The couple of days Nora and Hae-sung spend getting to know each other again — even though they already do, intimately, in many ways — will recall any number of great fleeting romances: Richard Linklater's Before Sunrise most prominently, but also Woody Allen's Manhattan (Song makes no attempt to mask the visuals of that one), or even David Lean's classic 1945 Brief Encounter, the prototype of the subgenre. That said, Song's resistance to the big romantic gesture is, ironically, the film's biggest weakness. In being so emotionally measured and contrarian toward Hollywood rules, the film that, at the outset, looked like it was going to soar ultimately lands with a thud. The long dialogue-free stretches of Nora and Hae-sung gazing into each other's eyes tip over into creepy a couple of times, and the emotional veracity Song works so hard to create too often comes into conflict with the flowery verbosity of her characters.

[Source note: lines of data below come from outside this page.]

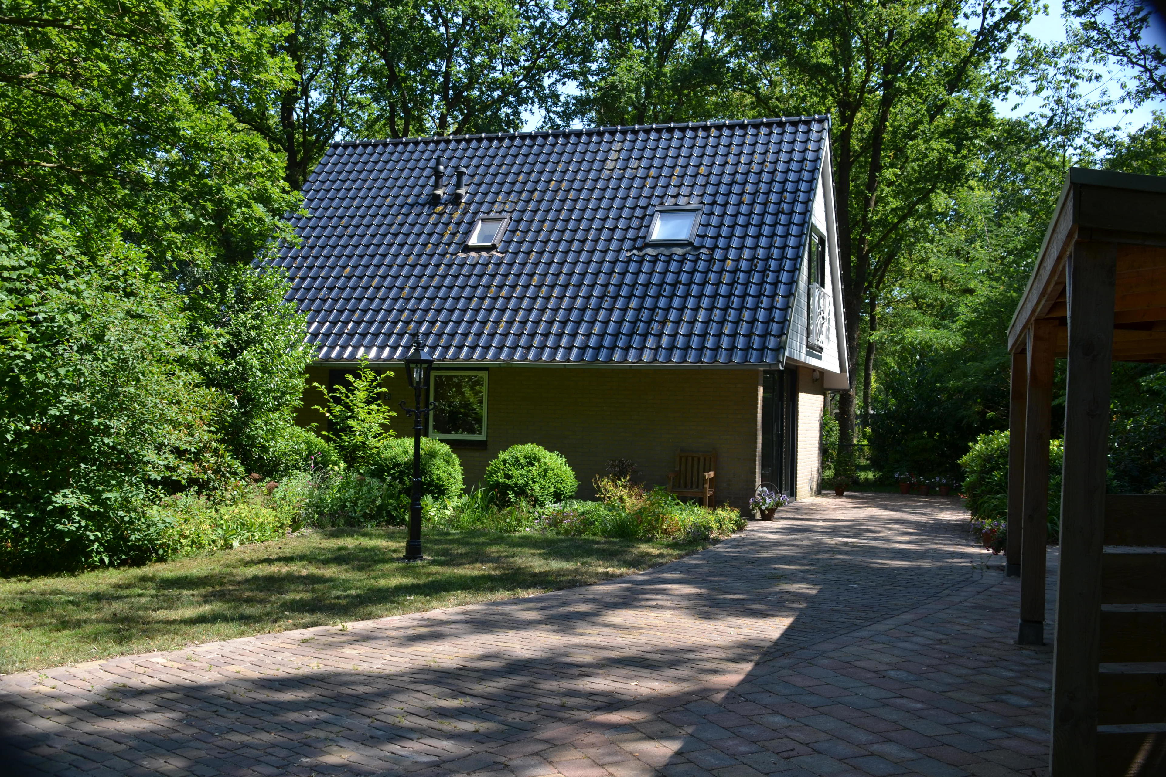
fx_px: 1263
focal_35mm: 39
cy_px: 388
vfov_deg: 34.2
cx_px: 583
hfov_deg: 49.6
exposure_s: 1/160
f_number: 6.3
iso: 100
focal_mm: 26
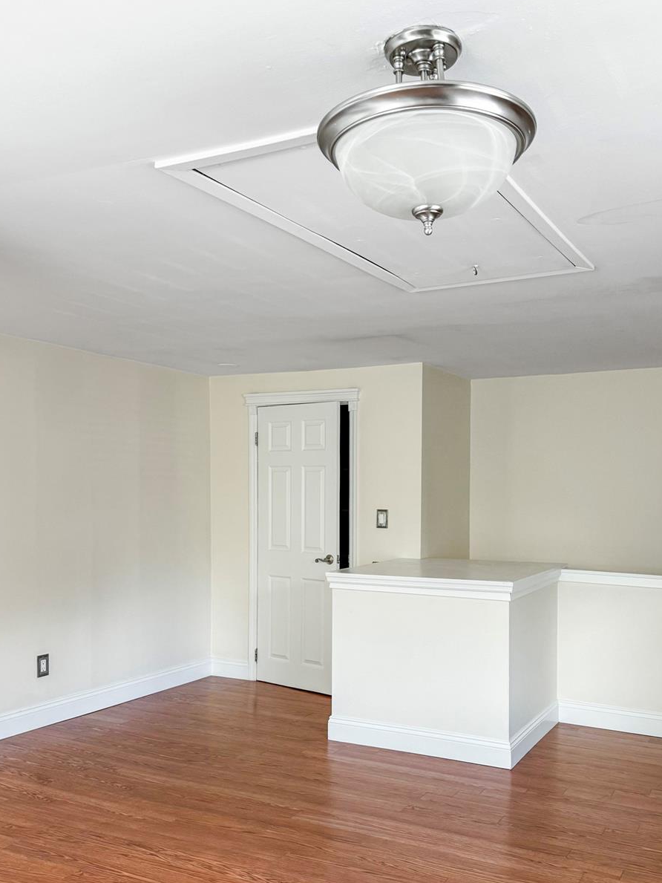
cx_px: 384
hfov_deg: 45.3
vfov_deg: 57.5
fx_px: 790
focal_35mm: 31
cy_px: 564
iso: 200
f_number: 1.78
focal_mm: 6.76
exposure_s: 1/108
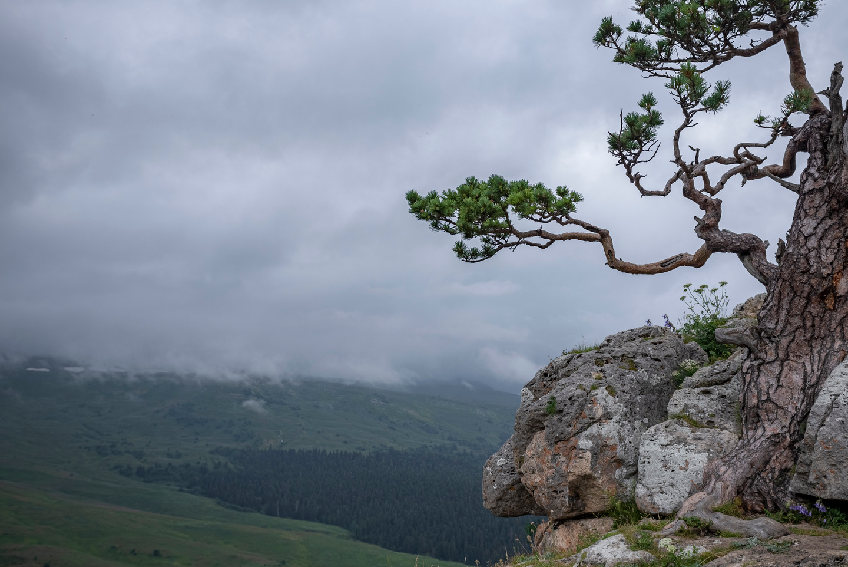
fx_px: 825
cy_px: 263
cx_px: 442
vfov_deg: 37.9
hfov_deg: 54.4
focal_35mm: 35
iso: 125
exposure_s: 1/400
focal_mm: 28
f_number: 6.3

Still, Song's film has a lot going for it. It's deceptively simple in its execution but touches on a number of ideas about the nature of love, the malleability of memory and the ability of the latter to impact the former. The time jumps in Past Lives give us, as well as Nora and Hae-sung, the scope to reconsider what we know as well as what we think we know about their emotional truth.

Past Lives is as much about the what-ifs as it is about accepting our choices and teaching ourselves to enjoy the moment and not fixate on what might have been. It's also about the vagaries of affection. Arthur quickly — and easily — comes to feel superfluous in his marriage because he can't match Hae-sung's good looks or his innate cultural understanding. Credit to Song for making Arthur behave like a grown-up who voices his insecurities rather than falling into Hollywood jealousy traps that generate drama for the sake of drama rather than tell us something about humanity.